### Task goal
Filter the entries for the string "corner". Copy each line that has it.

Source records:

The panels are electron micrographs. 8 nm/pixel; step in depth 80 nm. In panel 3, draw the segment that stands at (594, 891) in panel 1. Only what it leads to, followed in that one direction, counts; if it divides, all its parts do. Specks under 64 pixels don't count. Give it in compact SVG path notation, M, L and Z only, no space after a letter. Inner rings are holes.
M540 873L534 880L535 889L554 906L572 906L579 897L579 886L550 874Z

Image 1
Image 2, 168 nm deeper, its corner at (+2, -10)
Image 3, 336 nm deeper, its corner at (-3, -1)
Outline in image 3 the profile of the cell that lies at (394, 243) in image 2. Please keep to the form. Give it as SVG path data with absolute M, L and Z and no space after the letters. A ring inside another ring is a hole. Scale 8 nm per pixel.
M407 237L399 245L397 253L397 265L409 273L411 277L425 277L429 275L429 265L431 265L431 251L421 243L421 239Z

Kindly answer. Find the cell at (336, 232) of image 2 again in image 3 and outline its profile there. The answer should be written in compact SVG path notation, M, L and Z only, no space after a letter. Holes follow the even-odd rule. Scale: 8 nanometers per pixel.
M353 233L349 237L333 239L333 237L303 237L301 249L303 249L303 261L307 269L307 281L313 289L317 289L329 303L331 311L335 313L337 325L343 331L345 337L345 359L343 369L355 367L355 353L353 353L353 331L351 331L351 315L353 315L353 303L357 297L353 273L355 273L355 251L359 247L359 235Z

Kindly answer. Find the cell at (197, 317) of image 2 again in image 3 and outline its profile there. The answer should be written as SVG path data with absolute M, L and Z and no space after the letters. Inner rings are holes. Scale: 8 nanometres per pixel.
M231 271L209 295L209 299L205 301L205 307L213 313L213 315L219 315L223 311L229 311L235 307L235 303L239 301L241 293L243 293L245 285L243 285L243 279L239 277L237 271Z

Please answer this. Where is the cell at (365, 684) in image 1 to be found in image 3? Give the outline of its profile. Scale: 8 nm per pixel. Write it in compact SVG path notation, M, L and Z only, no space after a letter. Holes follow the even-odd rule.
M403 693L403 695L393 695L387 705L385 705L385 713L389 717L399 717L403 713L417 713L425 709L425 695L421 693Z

### Your response
Image 2, 168 nm deeper, its corner at (+2, -10)
Image 3, 336 nm deeper, its corner at (-3, -1)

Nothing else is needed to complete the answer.